L’assenza di Arianna Fontana al Festival
Arianna Fontana, classe 1990, originaria di Sondrio, è una delle atlete italiane più celebri a livello internazionale, con un palmarès di quattordici medaglie olimpiche nel pattinaggio di short track. Nel corso della sua carriera ha conquistato importanti successi, tra cui due ori olimpici nei 500 metri a Pyeongchang 2018 e Pechino 2022, oltre all’oro nella staffetta mista a Milano Cortina 2026. La sua assenza dal Festival di Sanremo si fa sentire non solo per il suo prestigio sportivo ma anche per il valore simbolico che porta ad un evento culturale di grande rilievo come il Festival della Canzone Italiana.
Nonostante la defezione di Fontana, sono confermate altre presenze di rilievo nello show odierno: Francesca Lollobrigida, vincitrice di due ori olimpici nel pattinaggio di velocità, Lisa Vittozzi, la prima italiana a conquistare un oro olimpico nell’inseguimento femminile biathlon, e i campioni paralimpici Giacomo Bertagnolli con la guida Andrea Ravelli e Giuliana Turra per il curling in carrozzina.
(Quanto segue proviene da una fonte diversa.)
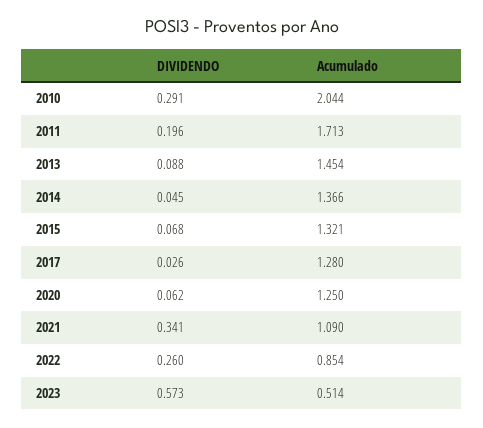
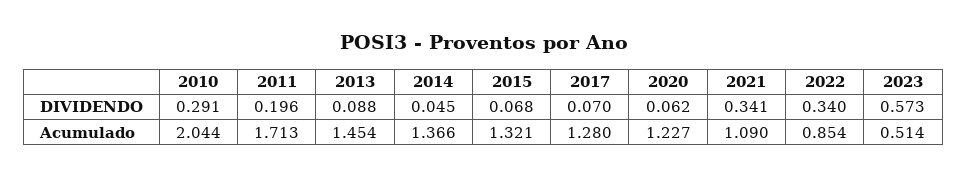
  {
    "DIVIDENDO": {
      "2010": 0.291,
      "2011": 0.196,
      "2013": 0.088,
      "2014": 0.045,
      "2015": 0.068,
-     "2017": 0.026,
+     "2017": 0.07,
      "2020": 0.062,
      "2021": 0.341,
-     "2022": 0.26,
+     "2022": 0.34,
      "2023": 0.573
    },
    "Acumulado": {
      "2010": 2.044,
      "2011": 1.713,
      "2013": 1.454,
      "2014": 1.366,
      "2015": 1.321,
      "2017": 1.28,
-     "2020": 1.25,
+     "2020": 1.227,
      "2021": 1.09,
      "2022": 0.854,
      "2023": 0.514
    }
  }

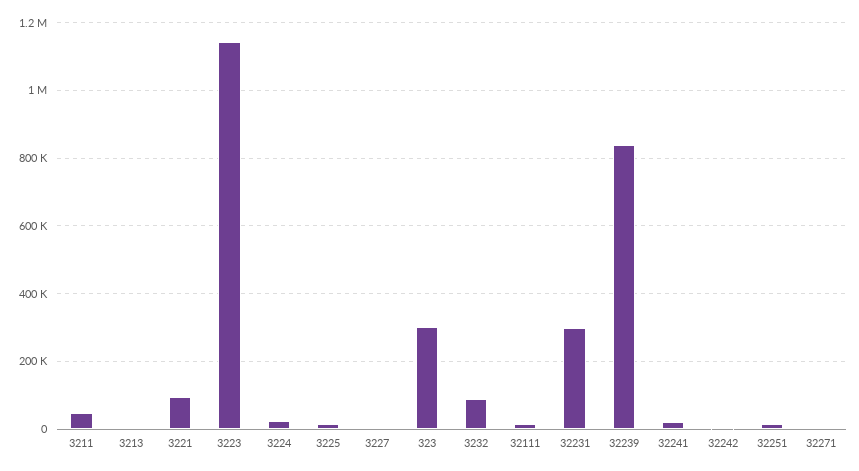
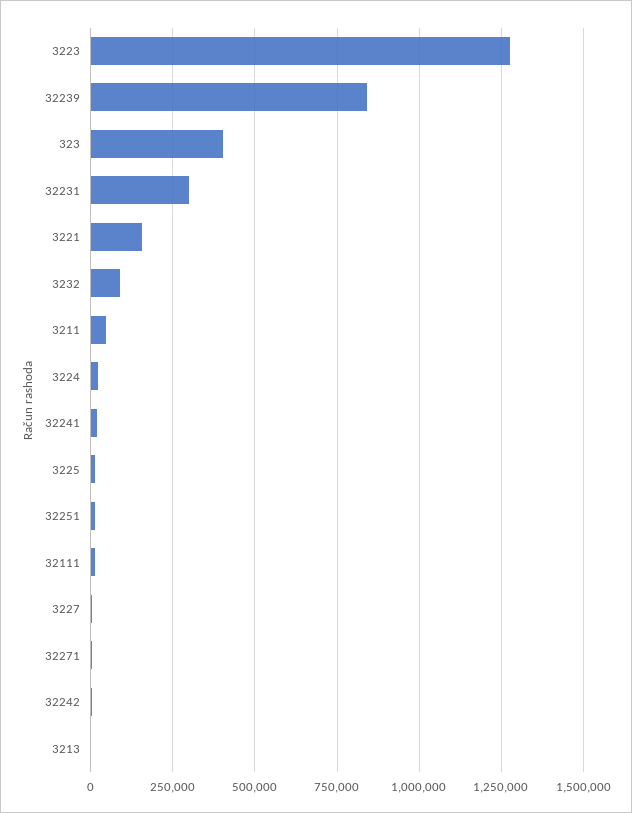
  {
    "3211": 40000,
    "3213": 0,
-   "3221": 100000,
+   "3221": 150000,
-   "3223": 1140000,
+   "3223": 1275000,
    "3224": 20000,
    "3225": 20000,
    "3227": 0,
-   "323": 300000,
+   "323": 400000,
    "3232": 80000,
    "32111": 20000,
    "32231": 300000,
    "32239": 840000,
    "32241": 20000,
    "32242": 0,
    "32251": 20000,
    "32271": 0
  }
Dati Auditel in calo rispetto al 2025
Nel frattempo, la Rai ha reso noti i dati Auditel relativi alla prima serata del Festival 2026. Secondo quanto spiegato dal direttore generale di Auditel, Paolo Lugiato, gli spettatori totali sono stati 16,1 milioni, con un calo di circa 2,6 milioni rispetto alla prima serata del 2025, che aveva raggiunto i 18,7 milioni.
La media di ascolto del Festival si attesta a 9,6 milioni di spettatori, di cui 9,3 milioni in televisione e 300 mila su dispositivi digitali, con uno share del 57,7% per la tv tradizionale e del 70,1% sugli “small screen”.
Il Primafestival ha raccolto 8,1 milioni di spettatori con il 36,3% di share, mentre Sanremo Start ne ha totalizzati 13,1 milioni con il 51,1% di share. Il Dopofestival ha coinvolto 2,2 milioni di persone con il 52,8% di share. A livello digitale, le visualizzazioni di clip sono state oltre 1,1 milioni, con un totale di tempo speso di oltre 40 mila ore.
Sanremo conferma quindi il suo ruolo di evento mediatico di rilievo nazionale, nonostante le fluttuazioni nei dati di ascolto rispetto all’edizione precedente.